8

What is difference between

Du hast mich verlassen, ohne mir ein Wort zu sagen.

and

Du hattest mich verlassen, ohne mir ein Wort zu sagen.

  • 3
    The answers below are great. Just a minor addition: Some German dialects (e.g. in Berlin) don't quite follow the rules and may use "hattest" where "hast" would be correct. yourdailygerman.com/berlin-dialect-special/#wc-comm-44121_44117 – jcsahnwaldt Aug 22 at 22:59
  • 2
    As an Austrian, I can confirm this -- it often irritates me hearing Germans using the Plusquamperfekt "without a context" to mean simple perfect. That doesn't occur in writing, though. – phipsgabler Aug 23 at 7:42
17

In German, you don't use the plusquamperfect (hattest verlassen) without a context. That is to say, you use it only to make clear that the event happened before a different event that is also set in the past.

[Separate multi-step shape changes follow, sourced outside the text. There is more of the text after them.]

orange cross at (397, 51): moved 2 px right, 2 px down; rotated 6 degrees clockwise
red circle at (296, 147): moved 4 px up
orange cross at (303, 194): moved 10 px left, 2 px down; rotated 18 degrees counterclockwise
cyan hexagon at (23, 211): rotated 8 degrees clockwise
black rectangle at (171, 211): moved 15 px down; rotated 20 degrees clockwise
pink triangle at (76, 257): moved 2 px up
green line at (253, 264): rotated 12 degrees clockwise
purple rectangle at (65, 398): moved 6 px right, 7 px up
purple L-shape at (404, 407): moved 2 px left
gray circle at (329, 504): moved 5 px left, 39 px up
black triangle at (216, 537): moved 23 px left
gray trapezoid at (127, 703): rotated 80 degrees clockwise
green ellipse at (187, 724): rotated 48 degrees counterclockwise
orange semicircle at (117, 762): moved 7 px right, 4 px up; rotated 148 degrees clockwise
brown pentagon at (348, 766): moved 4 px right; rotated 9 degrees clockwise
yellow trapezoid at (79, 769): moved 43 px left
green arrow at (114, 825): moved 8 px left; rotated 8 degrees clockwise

Du hattest mich verlassen, aber du bist zurückgekommen.

The perfect tense (hast verlassen) is the most common way to describe a past event in spoken German (the preterite tense is rarely used).


Du hast mich verlassen, ohne mir ein Wort zu sagen.

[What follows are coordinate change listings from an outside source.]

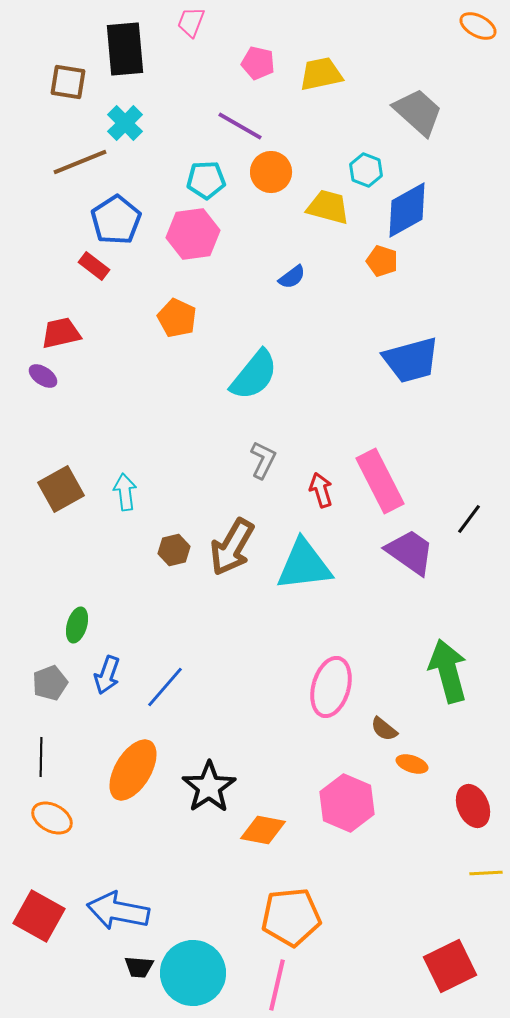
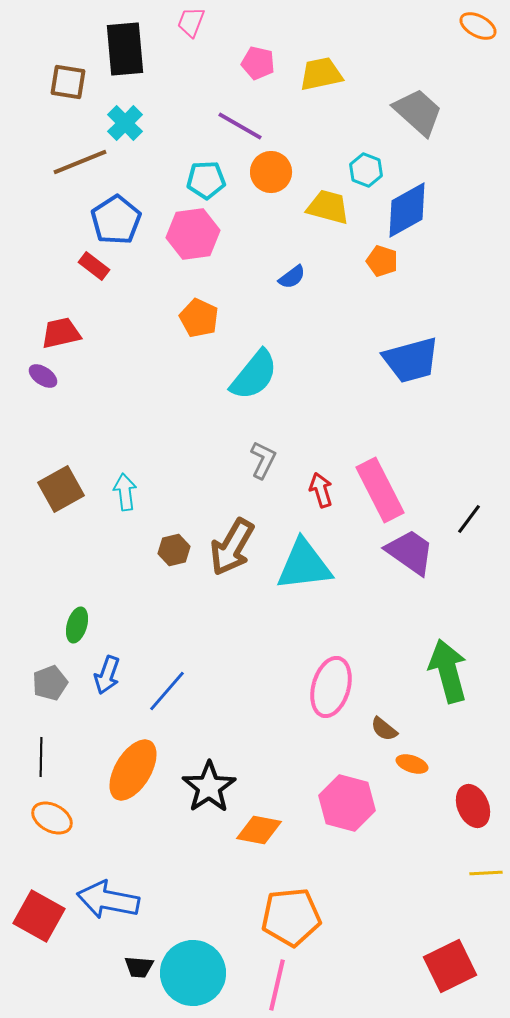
orange pentagon at (177, 318): moved 22 px right
pink rectangle at (380, 481): moved 9 px down
blue line at (165, 687): moved 2 px right, 4 px down
pink hexagon at (347, 803): rotated 8 degrees counterclockwise
orange diamond at (263, 830): moved 4 px left
blue arrow at (118, 911): moved 10 px left, 11 px up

That sentence can be understood as a simple statement (of course it could have a very reproachful tone). In any case, it could stand on its own.

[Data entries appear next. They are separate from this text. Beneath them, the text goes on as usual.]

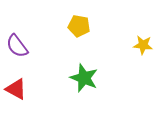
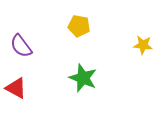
purple semicircle: moved 4 px right
green star: moved 1 px left
red triangle: moved 1 px up
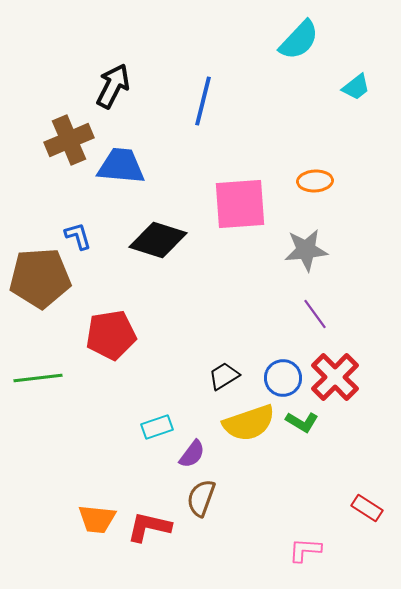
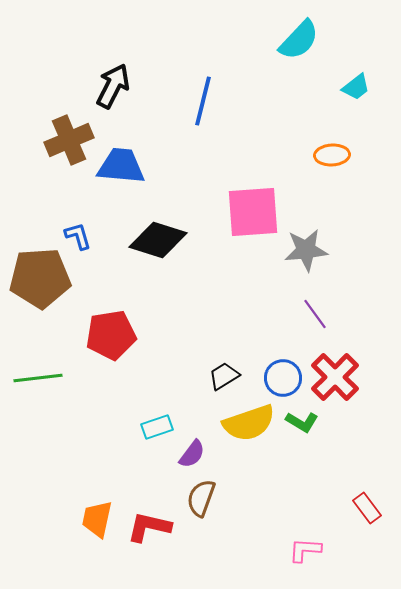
orange ellipse: moved 17 px right, 26 px up
pink square: moved 13 px right, 8 px down
red rectangle: rotated 20 degrees clockwise
orange trapezoid: rotated 96 degrees clockwise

Du hattest mich verlassen, ohne mir ein Wort zu sagen.

In this sentence it is implied that something happened meanwhile (between the act of leaving and the act of uttering that sentence). Whatever it is that happened should be clear from the wider context or be mentioned before or after this sentence.

10

Du hast mich verlassen, ohne mir ein Wort zu sagen.

The verb form hast verlassen is Perfekt. This event happened in the past of the reality.

Du hattest mich verlassen, ohne mir ein Wort zu sagen.

The verb form hattest verlassen is Plusquamperfekt. This event happened in the past of the narration.

If you used the latter sentence, a listener expects you to continue with your narration, using Präteritum tense. If you used Präsens or Perfekt in the next sentence, that would mark the end of your narration.


Ich habe eingekauft. Jetzt mache ich das Essen.

This is telling what happened in the recent past and present.

Ich hatte eingekauft. Dann machte ich das Essen.

This is narration about a line of events (most likely in the past).

Ich hatte eingekauft. Jetzt mache ich das Essen.

This is narration, followed by telling what happens in the present. A listener would be puzzled, asking you what's the connection between your story and your current plan. The end of the story must be missing!